Several nations win first medals in Daegu
Published : Sep 4, 2011 - 18:57
Updated : Sep 4, 2011 - 18:57
The 2011 World Championship did not see world records broken over the course of nine days but did see records of other sorts established, including countries’ first medals.

Kirani James brought home the first medal Grenada has ever won in either the Olympics or Athletics World Championships by winning gold in the men’s 400 meters.
Grenada’s Kirani James (Park Hae-mook/The Korea Herald)

James had gone mostly unnoticed throughout the season, and at only 19 years of age, had only competed in one professional race before the championship.

Amantle Montsho, from Botswana, was another to win her country’s first international track and field medal, taking gold in the women’s 400.

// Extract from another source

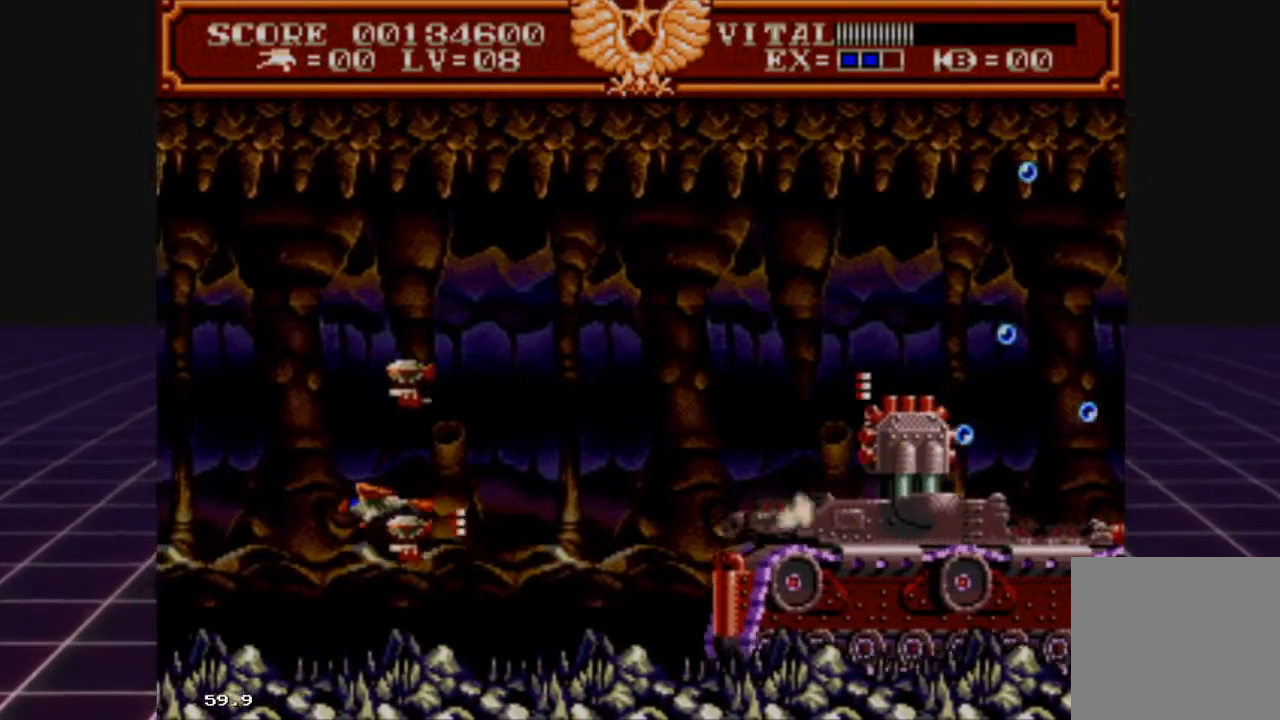
{"buttons": ["R2"], "left_stick": "up-left", "right_stick": "center", "events": [[100, "left_stick", "up-left"], [200, "left_stick", "up-right"], [300, "left_stick", "down-right"], [367, "left_stick", "down-left"], [500, "left_stick", "up-left"]]}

Another first was achieved by Brazil’s Fabiana Murer in the women’s pole vault, who won her country’s first gold.
Brazil’s Fabiana Murer (Park Hae-mook/The Korea Herald)

Zimbabwe’s Ngonidzashe Makusha, also brought home his country’s first medal in the championships after a stellar performance in the men’s long jump for bronze.

Colombia was also on the medal-less list before Daegu but won two bronzes this year in the women’s triple jump and the men’s 20-kilometer race walk.

Others include Latvia’s Ineta Radevica and Iran’s Ehsan Hadadi both taking bronze in the women’s long jump and the men’s discus, respectively, and Sudan’s Abubaker Kaki in the men’s 800m.

Along with the rise of new champions from countries not usually known for track and field, the championships also got its oldest medalist.

Kim Collins, 35, the oldest 100-meters medalist in the history of the championships is also Saint Kitts and Nevis’s sole medal winner, bringing home four medals over the past 10 years, including the bronze this year.

Another record was made by Portugal’s Susana Feitor, who was the first athlete to compete in 11 world championships, coming sixth in the 20-kilometer race walk.